A partir da anistia em 1979, os intelectuais orgânicos (aparelhados pelos partidos emergentes) inventaram o termo populismo para afastar a ameaça da volta do varguismo via Brizola. Seria governar falsamente para o povo, traindo-o. A fonte era Getúlio, mas o fato é que o populismo surgiu com Jânio Quadros, um clone desastrado de Getulio que inclusive escandia as sílabas como no sotaque gaúcho. Jânio foi um líder de massas que surgiu sob medida para o anti-getulismo. Acirrou os ânimos por pura irresponsabilidade e ânsia de poder. Mas falávamos do povo.

Na literatura temos a explosão do romance dos anos 30, que até hoje impõe o imaginário do país, ou pelo menos impunha até a chegada da Tropa de Elite e Cidade de Deus, que explodiram a idéia de um país rural. O país daquele romance regional logo após a subida de Getulio ao poder em 1930 ainda sobrevive nas novelas das seis, mas nos livros deu lugar a uma mistura de tipos de todas as escalas sociais. Temos desde a classe média baixa e devassa em Dalton Trevisan e Rubem Fonseca, até a explosão a partir dos anos 90, em que o caos urbano é representado pela mixórdia humana de todas as taras e dessintonias nos autores mais recentes.

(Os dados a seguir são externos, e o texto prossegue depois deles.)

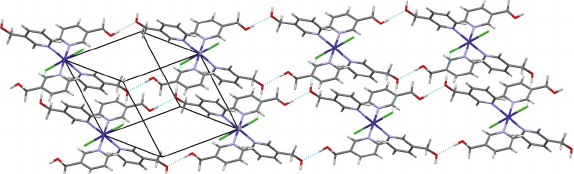
Figure 5. A perpendicular view of a two dimensional layer of hydrogen-bonded CoCl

Na Rússia do século 19, havia essa postura bem pensante dos intelectuais em relação à grande massa de camponeses e marginalizados das cidades, até que chegou Maximo,o Amargo, ou Gorki, que veio da Rússia profunda, do povo mesmo e mostrou que a humanidade a qual pertencia nada tinha de cavalheiresco ou nobre ou desprezível. Eram brutos, geniais, soberbos, mesquinhos. Humanos por toda a conta. No livro que estou comentando aqui, uma seleta de contos russos do século 19 publicado em 1964 pela Martins Editora, Gorki comparece com o conto O Acidente, que faz parte de sua brilhante memorialística.

Tive o privilégio de ler e fazer um ensaio sobre os três tomos das memórias desse escritor número 1 que são Infância, Ganhando Meu Pão e Minhas Universidades. Texto magistral e enxuto, Gorki neste conto mostra como três rapazes embrutecidos fazem serviços pesados e caem na tentação do roubo e da mentira. E como expressam sua espiritualidade pelo avesso, ao serem contratados pela velha carola que lê a Bíblia enquanto eles pegam no pesado.

O narrador é o próprio Gorki, que sofreu horrores até ser aclamado como um gênio literário pelo povo russo. Há ainda o debochado e o ingênuo, ambos vítimas das péssimas condições de sobrevivência. Gorki mostra tudo sem fazer firulas. Precisamos desse exemplo para entendermos que fazemos parte do povo e não nos destacamos dele como se fôssemos os eleitos.